Let’s troubleshoot a bit more, first clean up the previous deployment:
$ kubectl delete -f https://raw.githubusercontent.com/gleamingthekube/troubleshooting-kubernetes/main/multicontainer-pod.yaml
Go ahead and create a new deployment to troubelshoot.
$ kubectl apply -f https://raw.githubusercontent.com/gleamingthekube/troubleshooting-kubernetes/main/multicontainer-pod-bad-cmd.yaml
If we follow the pod output here we will see the below.
$ kubectl get pod -w
NAME READY STATUS RESTARTS AGE
multicontainer-54456d7cb4-gbhlc 1/2 RunContainerError 1 16s
multicontainer-54456d7cb4-gbhlc 1/2 CrashLoopBackOff 1 21s
Since we never reached a running state we can assume something is wrong with one of the containers. So again, application logs won’t be relevant here.
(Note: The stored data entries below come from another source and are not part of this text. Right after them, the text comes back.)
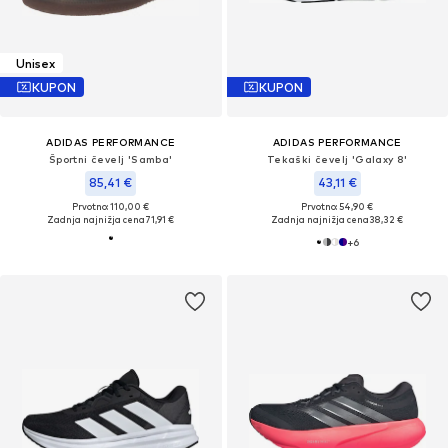
Unisex
KUPON
KUPON
ADIDAS PERFORMANCE
ADIDAS PERFORMANCE
Športni čevelj 'Samba'
Tekaški čevelj 'Galaxy 8'
85,41 €
43,11 €
Prvotno: 110,00 €
Prvotno: 54,90 €
Zadnja najnižja cena
71,91 €
Zadnja najnižja cena
38,32 €
+
6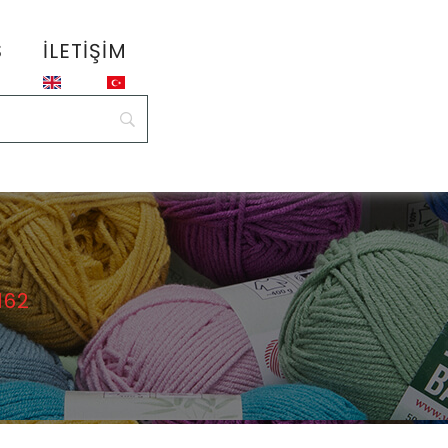
S
İLETIŞIM
162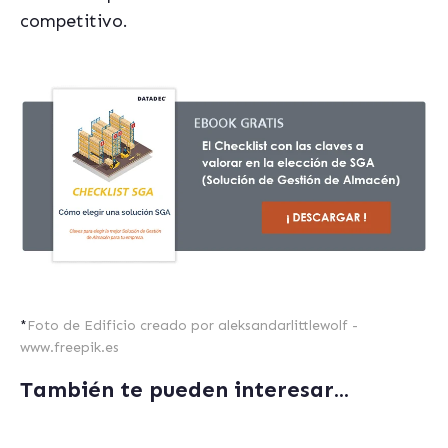
competitivo.
*
Foto de Edificio creado por aleksandarlittlewolf -
www.freepik.es
También te pueden interesar...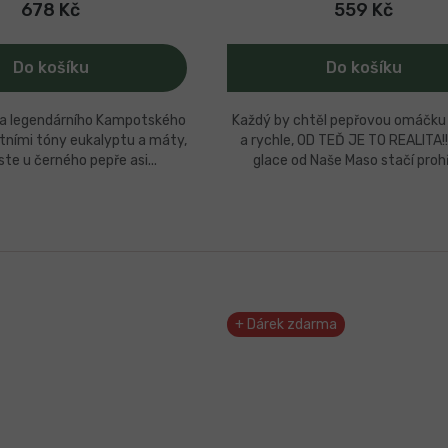
678 Kč
559 Kč
Do košíku
Do košíku
a legendárního Kampotského
Každý by chtěl pepřovou omáčku
átními tóny eukalyptu a máty,
a rychle, OD TEĎ JE TO REALITA!
ste u černého pepře asi...
glace od Naše Maso stačí prohř
+ Dárek zdarma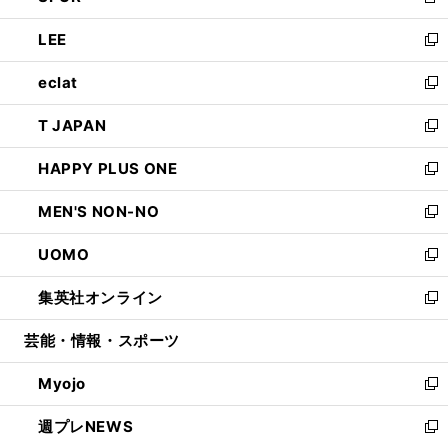
新
開
ウ
ン
ウ
し
LEE
く
で
ド
ィ
い
新
開
ウ
ン
ウ
し
eclat
く
で
ド
ィ
い
新
開
ウ
ン
ウ
し
T JAPAN
く
で
ド
ィ
い
新
開
ウ
ン
ウ
し
HAPPY PLUS ONE
く
で
ド
ィ
い
新
開
ウ
ン
ウ
し
MEN'S NON-NO
く
で
ド
ィ
い
新
開
ウ
ン
ウ
し
UOMO
く
で
ド
ィ
い
新
開
ウ
ン
ウ
し
集英社オンライン
く
で
ド
ィ
い
新
開
ウ
ン
ウ
し
芸能・情報・スポーツ
く
で
ド
ィ
い
開
ウ
ン
ウ
Myojo
く
で
ド
ィ
新
開
ウ
ン
し
週プレNEWS
く
で
ド
い
新
開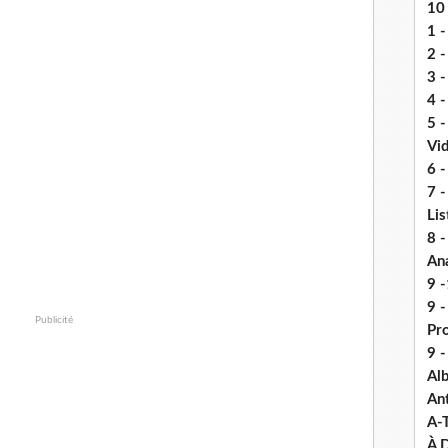
10 
1 -
2 -
3 
4 -
5 
Vi
6 -
7 -
Lis
8 -
An
9 -
9 
Publicité
Pr
9 
Alb
An
A-
À D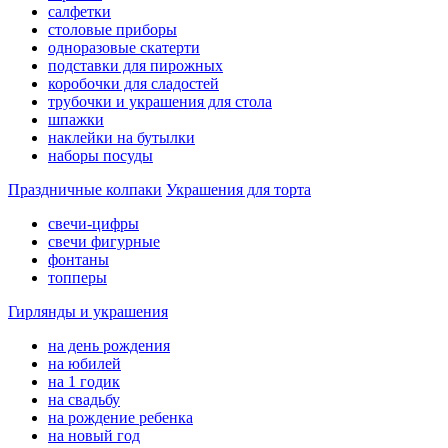
салфетки
столовые приборы
одноразовые скатерти
подставки для пирожных
коробочки для сладостей
трубочки и украшения для стола
шпажки
наклейки на бутылки
наборы посуды
Праздничные колпаки
Украшения для торта
свечи-цифры
свечи фигурные
фонтаны
топперы
Гирлянды и украшения
на день рождения
на юбилей
на 1 годик
на свадьбу
на рождение ребенка
на новый год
Take a look at the pod events to see if we can find anything wrong.
$ kubectl describe pod multicontainer-54456d7cb4-gbhlc | grep Events: -A20
Events:
Type Reason Age From Message
---- ------ ---- ---- -------
Normal Scheduled <unknown> Successfully assigned default/multicontainer-54456d7cb4-gbhlc to docker-desktop
Normal Pulling 117s kubelet, docker-desktop Pulling image "nginx"
Normal Started 116s kubelet, docker-desktop Started container nginx
Normal Pulled 116s kubelet, docker-desktop Successfully pulled image "nginx" in 847.3296ms
Normal Created 116s kubelet, docker-desktop Created container nginx
Warning BackOff 44s (x4 over 113s) kubelet, docker-desktop Back-off restarting failed container
Normal Pulled 24s (x5 over 117s) kubelet, docker-desktop Container image "busybox:1.34.0" already present on machine
Normal Created 23s (x5 over 117s) kubelet, docker-desktop Created container busybox
Warning Failed 12s (x5 over 117s) kubelet, docker-desktop Error: failed to start container "busybox": Error response from daemon: OCI runtime create failed: container_linux.go:380: starting container process caused: exec: "fake": executable file not found in $PATH: unknown
Note the warning about the busybox container. Here we see that the command we are attempting to run in the container does not exist. We will need to either update to use the correct command or rebuild our image to make sure the command referenced is included.